Lecturas:
2Re 5, 14-17
Sal 97, 1-4
2Tim 2, 8-13
Lc 17, 11-19
PRIMERAS REFLEXIONES
Recomendación bien sencilla de la carta a los de Colosas: “sed agradecidos” (Col 3, 15). Ha sido siempre muy valorado eso de ser personas agradecidas. Se enseñaba a responder “gracias” por los mínimos motivos. Dicen que Pablo VI, tanta delicadeza, murió diciendo “gracias”. Algo cambiamos y ya no es tan frecuente ni tan apreciado. Parece que el dar las gracias coloque a uno por debajo de otro, a uno como acreedor y a otro como deudor. Como si el agradecer conllevara algo de humillación.
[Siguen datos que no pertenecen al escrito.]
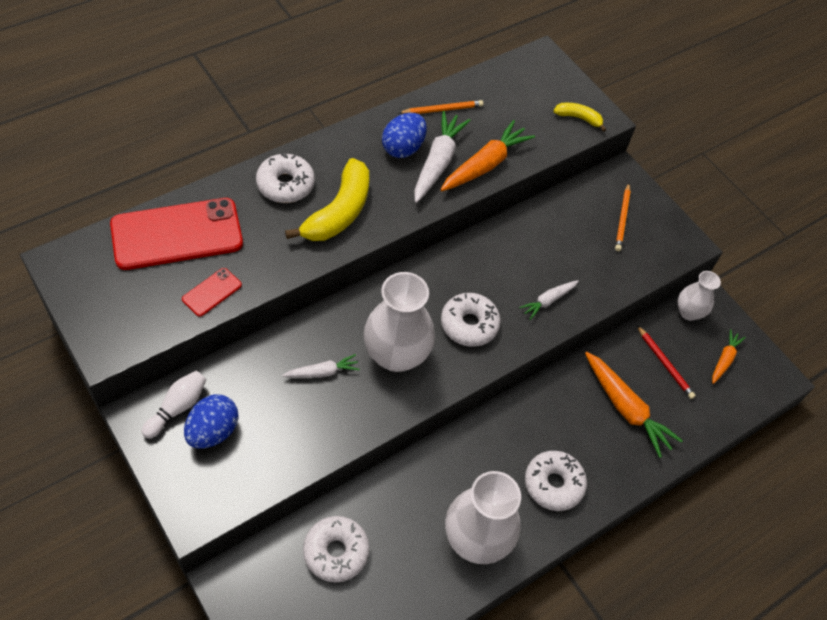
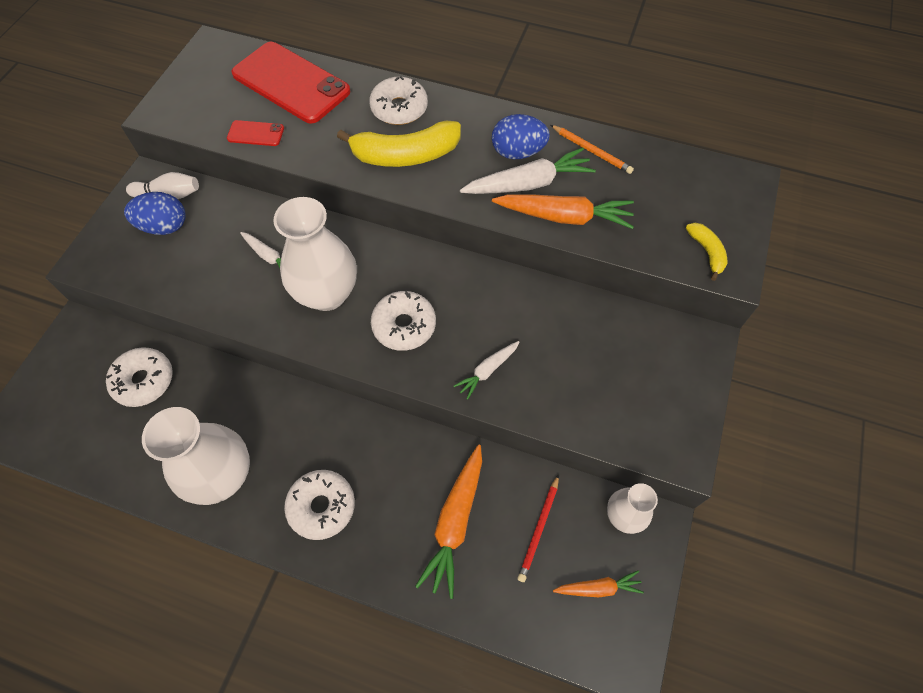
camera: 60 degrees right, 5 degrees up
(548, 301) = (487, 371): white carrot -> white carrot turned 60 degrees counterclockwise
(622, 218) = (649, 375): orange pencil -> none

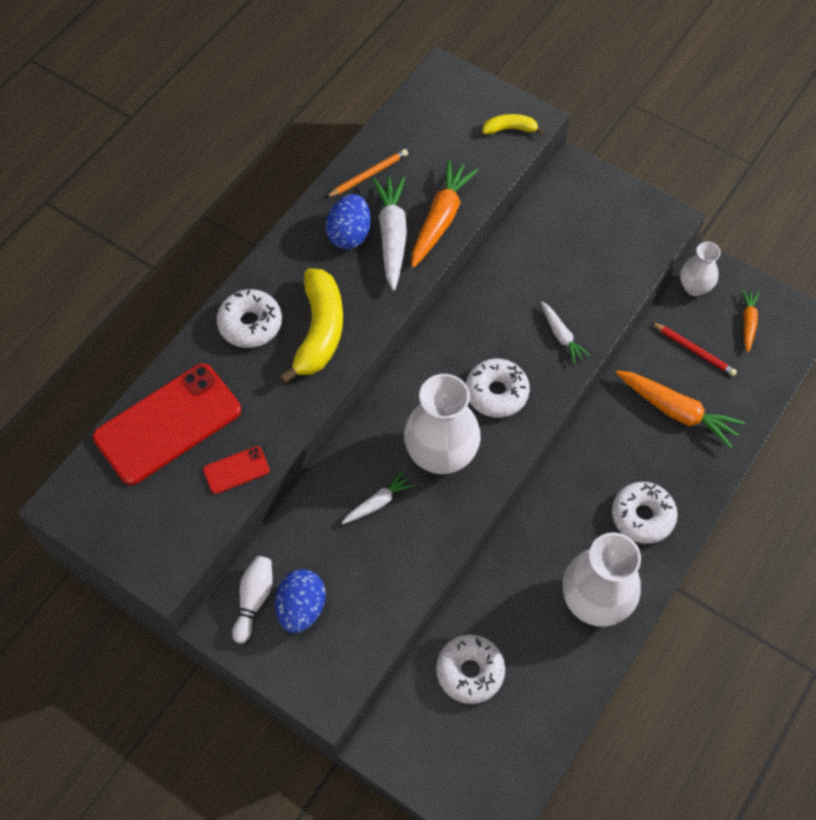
camera: 75 degrees left, 0 degrees up
(255, 133) = (236, 470): red phone -> red phone turned 45 degrees clockwise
Podemos preguntarnos incluso si la dificultad en agradecer tiene relación con el reconocimiento de acciones que no tienen respuesta o pago proporcionado, de cosas que no tienen precio ni recompensa adecuada, y a las que sólo queda responder con el agradecimiento. No todo tiene valor de intercambio, no se reduce la realidad a trueques de ‘te doy para que me des’. Como ni tengo con qué, ni puedo, ni sé corresponder a algo que me regalan, me resta decir gracias. Sentir esa vinculación, nueva en cada caso, frágil y leve, del agradecimiento.